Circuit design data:
————————
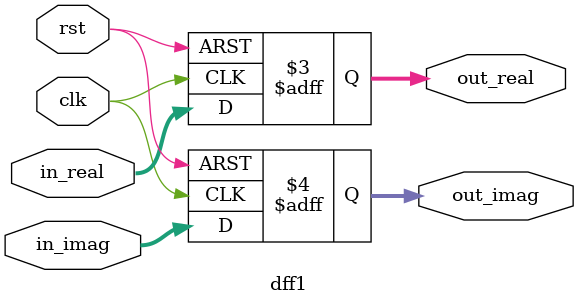
<source format=v>
`timescale 1ns / 1ps


module dff1( clk,
             rst,
             in_real,
             in_imag,
             out_real,
             out_imag );
    input clk;
    input rst;
    input signed [12:0] in_real;
    input signed [12:0] in_imag;
    output signed [12:0] out_real;
    output signed [12:0] out_imag;
    
    reg signed [12:0] out_real;
    reg signed [12:0] out_imag;
    
    always@(posedge clk or posedge rst) begin
        if (rst == 1) begin
            out_real <= 0;
            out_imag <= 0;
        end else begin
            out_real <= in_real;
            out_imag <= in_imag;
        end
    end
endmodule

</source>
————————
- **Work task**
Strip the images and reproduce the remaining records precisely.

- **Finished task**
<source format=v>
`timescale 1ns / 1ps


module dff1( clk,
             rst,
             in_real,
             in_imag,
             out_real,
             out_imag );
    input clk;
    input rst;
    input signed [12:0] in_real;
    input signed [12:0] in_imag;
    output signed [12:0] out_real;
    output signed [12:0] out_imag;
    
    reg signed [12:0] out_real;
    reg signed [12:0] out_imag;
    
    always@(posedge clk or posedge rst) begin
        if (rst == 1) begin
            out_real <= 0;
            out_imag <= 0;
        end else begin
            out_real <= in_real;
            out_imag <= in_imag;
        end
    end
endmodule

</source>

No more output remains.